Ireland's business community is all a-tremble ahead of tomorrow's budget, fearful
of what Finance Minister Charlie McCreevy may have in store for them at a time
when the State's finances are rapidly deteriorating. In particular, business
interests worry that Mr McCreevy may fail to reinstate the ceiling on employers'
PSRI, which he removed last year, and which they estimate has increased their
payroll costs by 1.5%.
From the employers' representative body, IBEC, to the small and medium business
organisation, ISME, every business grouping is dissatisfied with the PRSI system
as it stands. All are hoping for change this year, whether that be through a
reintroduction of the ceiling or a reduction in the overall PRSI rate. IBEC
doubts whether the Minister is likely to change his mind on the publicly controversial
ceiling issue, but has submitted that the rates should be reduced.
IBEC economist Mr Aebhric McGibney argues that while last year's 'unilateral'
decision was inexplicable at the time, it is today completely at odds with the
needs of an economy in the midst of slowdown. Employers' PRSI should be cut
to 9% from 12% to compensate for last year, says Mr McGibney. IBEC says that
the removal of the IRP36,000 ceiling has hit crucial high-tech jobs disproportionately
hard. Its calculations show that PRSI costs for a worker earning IRP 40,000
at the time of last year's budget have increased by IRP768, or 17% in the course
of the year, due to the impact of the Programme for Prosperity and Fairness
(PPF) and the abolition of the ceiling.
A similar PRSI argument is being pushed by ISME, the representative association
for small and medium-sized companies. In a pre-Budget submission which informs
the Minister that 'the much-heralded rainy day is now upon us', ISME claims
that small and medium-sized businesses have been bearing a disproportionately
high PRSI burden for several years, with the 2001 budget simply adding to this.

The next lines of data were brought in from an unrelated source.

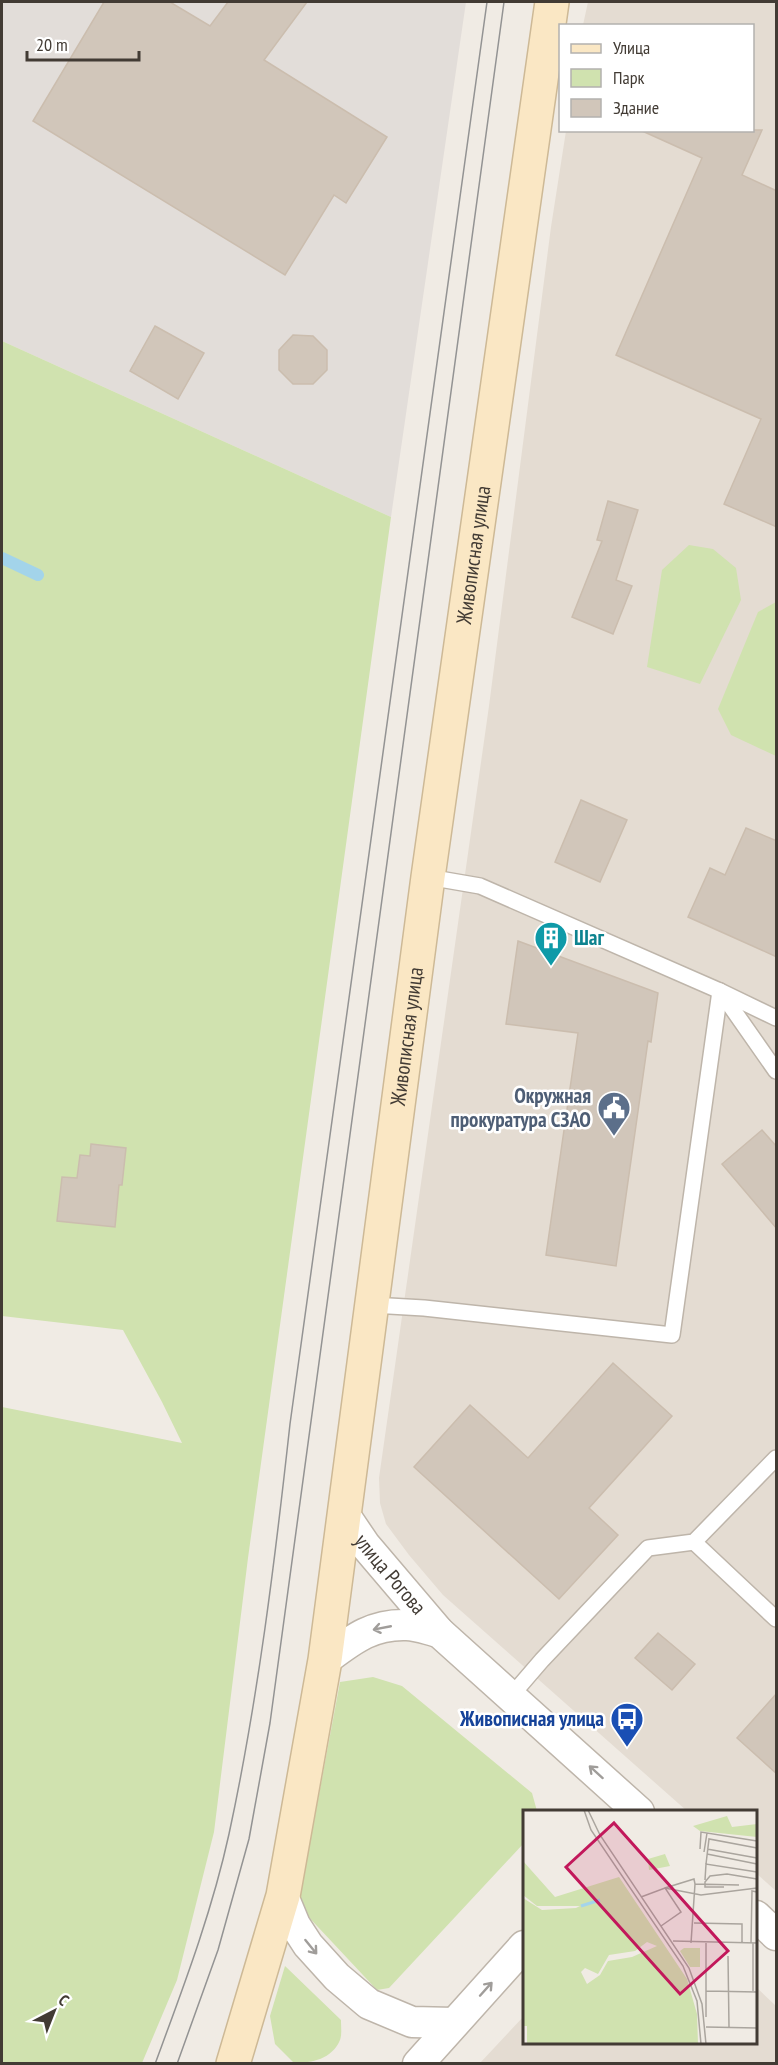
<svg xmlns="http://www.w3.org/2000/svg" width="778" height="2065" viewBox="0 0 778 2065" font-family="'PT Sans Narrow',sans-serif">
<rect width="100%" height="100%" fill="#f0ebe4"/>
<g fill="#e4dcd2">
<path d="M 588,2 L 776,2 L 776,1891 L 756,1873 L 756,1812 L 687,1811 L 443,1595 L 409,1555 L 386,1524 L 380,1503 L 379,1478 L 489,706 L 551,227 L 566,131 L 752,130 L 752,26 L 583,25 Z"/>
<path d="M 756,1987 L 776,2006 L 776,2063 L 480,2063 L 524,2016 L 524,2042 L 756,2042 Z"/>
</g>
<path fill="#e2ddd9" d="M 2,2 L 466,2 L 391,517 L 2,341 Z"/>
<g fill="#d0e2af">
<path d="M 2,341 L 391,517 L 248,1558 L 214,1832 L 177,1980 L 142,2063 L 2,2063 L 2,1407 L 182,1443 L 162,1402 L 123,1330 L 2,1316 Z"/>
<path d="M 689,545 L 713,549 L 736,568 L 741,600 L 700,684 L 647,667 L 662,570 Z"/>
<path d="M 776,602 L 776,756 L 731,735 L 718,709 L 758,612 Z"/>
<path d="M 373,1677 L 402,1686 L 532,1793 L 537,1811 L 524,1812 L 524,1843 L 389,1988 L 377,1990 L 303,1911 L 300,1896 L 340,1682 Z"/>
<path d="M 285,1966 L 341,2020 C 341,2026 342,2035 340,2040 C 332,2059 312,2063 294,2063 L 275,2044 L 270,2016 Z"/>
</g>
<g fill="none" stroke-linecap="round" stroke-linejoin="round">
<path stroke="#a3d4ea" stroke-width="12" d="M 2,558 L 38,575"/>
</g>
<g fill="#d1c6ba" stroke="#cbbdae" stroke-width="1.5">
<path d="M 104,2 L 170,2 L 210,26 L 228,2 L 307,2 L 264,60 L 387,137 L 346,203 L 334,195 L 285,275 L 33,121 Z"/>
<path d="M 640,130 L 762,130 L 742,175 L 777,191 L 777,527 L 724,504 L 761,419 L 616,355 L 702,158 Z"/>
<path d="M 155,326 L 204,353 L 178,399 L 130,371 Z"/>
<path d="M 293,335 L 313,336 L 327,350 L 327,370 L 313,384 L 293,384 L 279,370 L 279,350 Z"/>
<path d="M 608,501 L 638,510 L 616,580 L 632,586 L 613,634 L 572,617 L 602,541 L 597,540 Z"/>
<path d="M 581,800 L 627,820 L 600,882 L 555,862 Z"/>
<path d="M 746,828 L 777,841 L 777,957 L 688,917 L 710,868 L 725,875 Z"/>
<path d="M 518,941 L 658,993 L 651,1042 L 648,1041 L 616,1266 L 546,1255 L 578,1033 L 506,1024 Z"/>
<path d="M 762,1130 L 777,1147 L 777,1229 L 722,1164 Z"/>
<path d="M 91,1144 L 126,1148 L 122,1185 L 119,1185 L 115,1227 L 57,1221 L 62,1177 L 77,1178 L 80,1155 L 90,1156 Z"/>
<path d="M 613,1363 L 672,1416 L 589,1508 L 618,1535 L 559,1599 L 414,1467 L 470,1405 L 528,1458 Z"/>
<path d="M 658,1633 L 695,1664 L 672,1690 L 635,1658 Z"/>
<path d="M 777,1693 L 777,1774 L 737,1738 Z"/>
</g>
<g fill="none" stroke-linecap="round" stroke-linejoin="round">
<g stroke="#beb5aa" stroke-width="18">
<g id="lane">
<path d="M 428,877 L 480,886 L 720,991 L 776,1071"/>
<path d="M 372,1305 L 424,1308 L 672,1335 L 720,991 L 776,1018"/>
<path d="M 694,1542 L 776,1619"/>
<path d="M 511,1696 L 542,1660 L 648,1548 L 694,1542 L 776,1458"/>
</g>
</g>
<g stroke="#beb5aa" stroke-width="33">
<g id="street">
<path id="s1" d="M 344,1514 L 365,1545 L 439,1632 L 639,1812"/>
<path d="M 325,1660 C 352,1640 371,1624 406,1625 C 417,1625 429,1630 439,1632"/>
<path d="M 283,1896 L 295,1925 L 308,1945 L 337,1977 L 369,2004 L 412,2022 L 454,2023"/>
<path d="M 756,1916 L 776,1935"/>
<path d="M 418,2064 L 524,1946"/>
</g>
</g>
<g stroke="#cdb996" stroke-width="36">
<g id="secondary">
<path id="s2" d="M 233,2064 L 283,1896 L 325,1660 L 428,877 L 552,2"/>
</g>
</g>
<use href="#lane" stroke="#fff" stroke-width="15"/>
<use href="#street" stroke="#fff" stroke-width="30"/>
<use href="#secondary" stroke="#fae7c4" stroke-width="33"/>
<g stroke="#939393" stroke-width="1.5">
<path d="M 155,2064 C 183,1988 212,1912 229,1834 C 258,1700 275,1560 290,1424 L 487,2"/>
<path d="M 177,2064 L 218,1950 L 249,1839 L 270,1723 L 504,2"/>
</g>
</g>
<defs><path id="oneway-shaft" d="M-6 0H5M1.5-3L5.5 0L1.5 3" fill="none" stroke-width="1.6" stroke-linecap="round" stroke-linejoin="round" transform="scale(1.5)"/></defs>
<g stroke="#a09d9a">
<use href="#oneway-shaft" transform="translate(382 1628) rotate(169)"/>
<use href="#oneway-shaft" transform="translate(596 1772) rotate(-138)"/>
<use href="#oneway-shaft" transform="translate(311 1947) rotate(51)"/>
<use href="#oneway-shaft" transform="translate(486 1989) rotate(-48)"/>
</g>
<defs>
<g id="building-pin" transform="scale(1.725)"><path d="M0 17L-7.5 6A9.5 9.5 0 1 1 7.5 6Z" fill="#0f9aa8" stroke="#fff"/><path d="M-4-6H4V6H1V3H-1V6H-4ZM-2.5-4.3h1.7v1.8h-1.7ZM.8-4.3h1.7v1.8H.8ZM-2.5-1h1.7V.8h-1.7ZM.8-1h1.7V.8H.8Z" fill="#fff"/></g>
<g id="civic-pin" transform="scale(1.725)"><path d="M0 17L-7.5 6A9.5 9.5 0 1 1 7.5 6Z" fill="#5c6f8a" stroke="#fff"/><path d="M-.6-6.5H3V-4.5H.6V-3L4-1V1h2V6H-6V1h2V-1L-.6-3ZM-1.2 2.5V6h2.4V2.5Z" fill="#fff"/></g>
<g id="bus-pin" transform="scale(1.725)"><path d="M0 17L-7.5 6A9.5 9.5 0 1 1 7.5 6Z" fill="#1a4fb4" stroke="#fff"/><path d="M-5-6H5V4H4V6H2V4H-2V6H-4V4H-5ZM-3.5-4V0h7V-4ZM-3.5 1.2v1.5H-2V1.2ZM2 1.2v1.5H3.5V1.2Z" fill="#fff"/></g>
</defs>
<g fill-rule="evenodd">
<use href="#building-pin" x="551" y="938"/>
<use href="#civic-pin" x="614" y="1108"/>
<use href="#bus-pin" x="627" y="1719"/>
</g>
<g text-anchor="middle" stroke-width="5" stroke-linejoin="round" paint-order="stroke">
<g font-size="21" fill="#423b34" stroke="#fff">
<text dy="7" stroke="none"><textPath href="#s2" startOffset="1530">Живописная улица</textPath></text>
<text dy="7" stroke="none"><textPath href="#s2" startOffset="1044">Живописная улица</textPath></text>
<text dy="7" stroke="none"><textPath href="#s1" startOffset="76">улица Рогова</textPath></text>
</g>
<g font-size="21" font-weight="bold" fill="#0d838f" stroke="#fff" text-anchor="start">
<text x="574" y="945">Шаг</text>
</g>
<g font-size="21" font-weight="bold" fill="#4e5e75" stroke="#fff" text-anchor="end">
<text x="591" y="1103">Окружная<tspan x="591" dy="24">прокуратура СЗАО</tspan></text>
</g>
<g font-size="21" font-weight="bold" fill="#164399" stroke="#fff" text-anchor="end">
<text x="604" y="1726">Живописная улица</text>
</g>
</g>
<g transform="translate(523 1810)">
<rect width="234" height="234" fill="#f0ebe4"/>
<path d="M 204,6 L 209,17 L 234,14 L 234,27 L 177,21 L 170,16 ZM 142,44 L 147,56 L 126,60 L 125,49 ZM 0,51 L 32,87 L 96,67 L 164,169 L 174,204 L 175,234 L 4,234 L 4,216 L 0,216 L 0,88 L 19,100 L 53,98 L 57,96 L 14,96 L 0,85 ZM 124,132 L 134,136 L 109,147 L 85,151 L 77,165 L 64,174 L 58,162 L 62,158 L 75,164 L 86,145 L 112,141 ZM 161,138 L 177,138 L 177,157 L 167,157 L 157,141 Z" fill="#d0e2af" fill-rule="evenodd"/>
<path fill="none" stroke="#a3d4ea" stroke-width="3" d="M 58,96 L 77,90"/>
<path fill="none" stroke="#aaa59e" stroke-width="1.5" d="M 61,0 L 68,20 L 160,156 L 174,191 L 178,234M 65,0 L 77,25 L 166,158 L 179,194 L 183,234M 177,39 L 178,22 L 234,31M 184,39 L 234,48M 181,42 L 184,23M 184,44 L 234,54M 183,54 L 186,29 L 234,38M 182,70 L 183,54 L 234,62M 201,77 L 182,77 L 182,72 L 187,66 L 204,64 L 234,69M 118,87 L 142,78 L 178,85 L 234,78M 171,113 L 219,114 L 219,133M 138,116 L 158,102 L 142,78 L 171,69 L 172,74 L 216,75M 150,131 L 234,133M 168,133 L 172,74M 228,133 L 229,81 L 234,82M 230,133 L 230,181M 205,146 L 206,217M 183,181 L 234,182M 183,207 L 183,133M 183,217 L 234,218"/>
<path fill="#c2185b" fill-opacity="0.15" stroke="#c2185b" stroke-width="3" d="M 91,13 L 205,141 L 157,184 L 43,57 Z"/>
<rect width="234" height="234" fill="none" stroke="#423b34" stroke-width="3"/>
</g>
<rect width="778" height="2065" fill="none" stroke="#423b34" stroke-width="6"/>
<rect x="559" y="24" width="195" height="108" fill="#ffffff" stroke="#b3b1ae" stroke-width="1.5"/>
<rect x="571" y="44" width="30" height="9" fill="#fae7c4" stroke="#b3b1ae" stroke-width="1.5"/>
<text x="613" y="54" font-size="18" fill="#423b34">Улица</text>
<rect x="571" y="69" width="30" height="18" fill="#d0e2af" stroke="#b3b1ae" stroke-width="1.5"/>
<text x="613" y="84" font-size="18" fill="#423b34">Парк</text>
<rect x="571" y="99" width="30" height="18" fill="#d1c6ba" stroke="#b3b1ae" stroke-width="1.5"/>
<text x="613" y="114" font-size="18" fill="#423b34">Здание</text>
<g transform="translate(54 2011) rotate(42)" stroke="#ffffff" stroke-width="4.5" paint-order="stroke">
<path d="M0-4.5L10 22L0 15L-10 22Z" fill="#423b34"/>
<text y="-9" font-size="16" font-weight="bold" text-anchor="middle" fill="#423b34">С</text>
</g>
<path d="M27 51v9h112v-9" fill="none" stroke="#423b34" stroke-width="3"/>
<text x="36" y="51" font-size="18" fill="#423b34" stroke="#ffffff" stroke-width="4.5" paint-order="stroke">20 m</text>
</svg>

The organisation is hoping for a 1% reduction in both the higher and lower rates
and has estimated that the proposal would cost around IRP260 million. But ISME
also wants the IRP36,000 ceiling to be reinstated, citing like IBEC the need
to sustain high-value jobs.
Profit sharing is another issue being pushed by business groupings, many of
which say that the Revenue-Approved Share Option Schemes introduced in last
year's budget have not achieved the penetration that was originally expected.
They point to the 70% inclusion rule, which has meant that companies with existing
share option schemes have declined the option to convert them into approved
schemes. Ms Sheena Doggett, of A&L Goodbody's Share Schemes Unit, believes
that schemes which leave more scope for performance-related reward would be
welcomed by multinationals, among whom the take-up is currently 'non-existent'.
ICT Ireland is another group pushing for measures to encourage entrepreneurship,
such as tax incentives for those investing in start-ups, or an extension of
the soon-to-terminate Business Expansion Scheme. The communications industry
association is also looking for a cut in the 20% VAT rate applying to e-commerce
in order to make firms in the sector more competitive.